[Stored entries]
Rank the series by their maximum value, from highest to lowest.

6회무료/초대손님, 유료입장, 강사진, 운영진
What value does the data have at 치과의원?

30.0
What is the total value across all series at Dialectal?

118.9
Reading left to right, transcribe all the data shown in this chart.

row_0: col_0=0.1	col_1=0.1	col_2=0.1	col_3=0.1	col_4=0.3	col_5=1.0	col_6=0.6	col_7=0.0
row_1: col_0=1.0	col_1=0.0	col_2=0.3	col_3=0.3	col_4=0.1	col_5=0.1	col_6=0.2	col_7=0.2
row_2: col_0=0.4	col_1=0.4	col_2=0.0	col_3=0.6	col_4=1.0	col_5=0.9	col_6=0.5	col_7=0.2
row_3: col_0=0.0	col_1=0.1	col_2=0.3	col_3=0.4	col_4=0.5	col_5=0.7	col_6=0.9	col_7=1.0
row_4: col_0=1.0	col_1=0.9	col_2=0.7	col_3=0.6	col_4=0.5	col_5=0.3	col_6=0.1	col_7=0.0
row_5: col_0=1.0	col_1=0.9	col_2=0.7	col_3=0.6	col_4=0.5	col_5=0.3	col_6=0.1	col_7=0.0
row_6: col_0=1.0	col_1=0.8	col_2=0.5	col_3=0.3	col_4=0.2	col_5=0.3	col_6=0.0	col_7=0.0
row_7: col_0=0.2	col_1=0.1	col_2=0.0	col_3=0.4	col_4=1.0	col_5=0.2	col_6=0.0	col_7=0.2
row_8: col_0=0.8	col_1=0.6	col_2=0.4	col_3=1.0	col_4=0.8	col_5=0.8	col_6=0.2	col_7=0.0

### Exercise instructions
Copy out word for word the lines from the one containing "6회무료/초대손님, 유료입장, 강사진, 운영진" through the last line of the items above.

### Exercise answer
6회무료/초대손님, 유료입장, 강사진, 운영진
What value does the data have at 치과의원?

30.0
What is the total value across all series at Dialectal?

118.9
Reading left to right, transcribe all the data shown in this chart.

row_0: col_0=0.1	col_1=0.1	col_2=0.1	col_3=0.1	col_4=0.3	col_5=1.0	col_6=0.6	col_7=0.0
row_1: col_0=1.0	col_1=0.0	col_2=0.3	col_3=0.3	col_4=0.1	col_5=0.1	col_6=0.2	col_7=0.2
row_2: col_0=0.4	col_1=0.4	col_2=0.0	col_3=0.6	col_4=1.0	col_5=0.9	col_6=0.5	col_7=0.2
row_3: col_0=0.0	col_1=0.1	col_2=0.3	col_3=0.4	col_4=0.5	col_5=0.7	col_6=0.9	col_7=1.0
row_4: col_0=1.0	col_1=0.9	col_2=0.7	col_3=0.6	col_4=0.5	col_5=0.3	col_6=0.1	col_7=0.0
row_5: col_0=1.0	col_1=0.9	col_2=0.7	col_3=0.6	col_4=0.5	col_5=0.3	col_6=0.1	col_7=0.0
row_6: col_0=1.0	col_1=0.8	col_2=0.5	col_3=0.3	col_4=0.2	col_5=0.3	col_6=0.0	col_7=0.0
row_7: col_0=0.2	col_1=0.1	col_2=0.0	col_3=0.4	col_4=1.0	col_5=0.2	col_6=0.0	col_7=0.2
row_8: col_0=0.8	col_1=0.6	col_2=0.4	col_3=1.0	col_4=0.8	col_5=0.8	col_6=0.2	col_7=0.0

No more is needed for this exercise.